An MP wondered how one of these retention agreements was signed on 17th December 2003 and ratified by Parliament on 23rd December 2003 – just five days. He said under the Parliamentary system, this was curious.
Another MP said he “was shocked that Parliament could pass such as Act”. Akim Abuakwa South and vice-chairman of the Public Accounts Committee Atta Akyea, described the regime as “Pernicious, arbitrary, discriminatory, [and] weird.”
Speaking on Joy News, Hannah Owusu Koranteng of Wassa Association of Communities Affected by Mining (WACAM) said she was glad that MPs are worried about the current agreements that heavily inure to the benefit of mining companies.
She said there are a lot of gaps in the current Mining and Minerals Act and urged parliamentarians to review the Act.
She said section 5 subsection 4 &5 of the mining act 2006 gives Parliament the power to approve these contracts.
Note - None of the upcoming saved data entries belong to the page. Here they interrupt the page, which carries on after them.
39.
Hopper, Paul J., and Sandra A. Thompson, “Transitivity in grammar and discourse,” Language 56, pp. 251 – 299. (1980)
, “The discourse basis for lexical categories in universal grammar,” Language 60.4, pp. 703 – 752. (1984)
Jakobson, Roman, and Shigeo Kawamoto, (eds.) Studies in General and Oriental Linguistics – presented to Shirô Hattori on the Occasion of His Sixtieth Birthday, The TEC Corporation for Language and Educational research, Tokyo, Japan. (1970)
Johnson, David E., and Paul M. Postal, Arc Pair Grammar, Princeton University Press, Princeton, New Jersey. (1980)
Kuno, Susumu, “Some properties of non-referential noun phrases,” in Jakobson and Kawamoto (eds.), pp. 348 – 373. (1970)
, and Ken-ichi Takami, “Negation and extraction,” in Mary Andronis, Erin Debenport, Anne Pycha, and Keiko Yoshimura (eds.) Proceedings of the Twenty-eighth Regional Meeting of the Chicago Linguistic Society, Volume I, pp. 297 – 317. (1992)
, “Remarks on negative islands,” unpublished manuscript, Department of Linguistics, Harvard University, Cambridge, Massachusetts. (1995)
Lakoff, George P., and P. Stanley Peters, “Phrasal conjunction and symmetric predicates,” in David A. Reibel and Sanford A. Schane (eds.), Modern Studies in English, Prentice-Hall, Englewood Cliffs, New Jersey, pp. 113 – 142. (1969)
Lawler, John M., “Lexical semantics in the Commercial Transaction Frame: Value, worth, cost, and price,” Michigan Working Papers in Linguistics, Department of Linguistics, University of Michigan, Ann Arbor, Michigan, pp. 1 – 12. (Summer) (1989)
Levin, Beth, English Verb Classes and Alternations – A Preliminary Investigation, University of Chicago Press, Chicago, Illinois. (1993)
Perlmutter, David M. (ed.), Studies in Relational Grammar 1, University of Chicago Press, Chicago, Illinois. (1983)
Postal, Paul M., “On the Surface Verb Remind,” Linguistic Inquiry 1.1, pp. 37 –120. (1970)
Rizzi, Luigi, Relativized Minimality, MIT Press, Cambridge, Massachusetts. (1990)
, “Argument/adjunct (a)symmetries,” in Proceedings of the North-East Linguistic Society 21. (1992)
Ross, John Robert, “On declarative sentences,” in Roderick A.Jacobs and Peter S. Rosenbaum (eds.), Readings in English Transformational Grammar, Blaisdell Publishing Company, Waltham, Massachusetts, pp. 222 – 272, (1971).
It reads: (4) A transaction contract or undertaking involving the grant of a right or concession by or on behalf of a person or body of persons, for the exploitation of a mineral in Ghana shall be subject to ratification by Parliament.
(5) Parliament may, by resolution supported by the votes of not less than two-thirds of all the members of Parliament, exempt from the provisions of subsection (4) of this section a particular class of transaction,contract or undertakings.
She wondered how a mining company can retain 100% earning while 100% damages to the environment are left to the mining community to deal with.
Water bodies have been rendered useless to communities, land that could be used for agriculture have been destroyed because of activities of mining companies
She said Ghanaians are not privy to these agreements because they are confidential. She recommends that earning should be capped at 50%.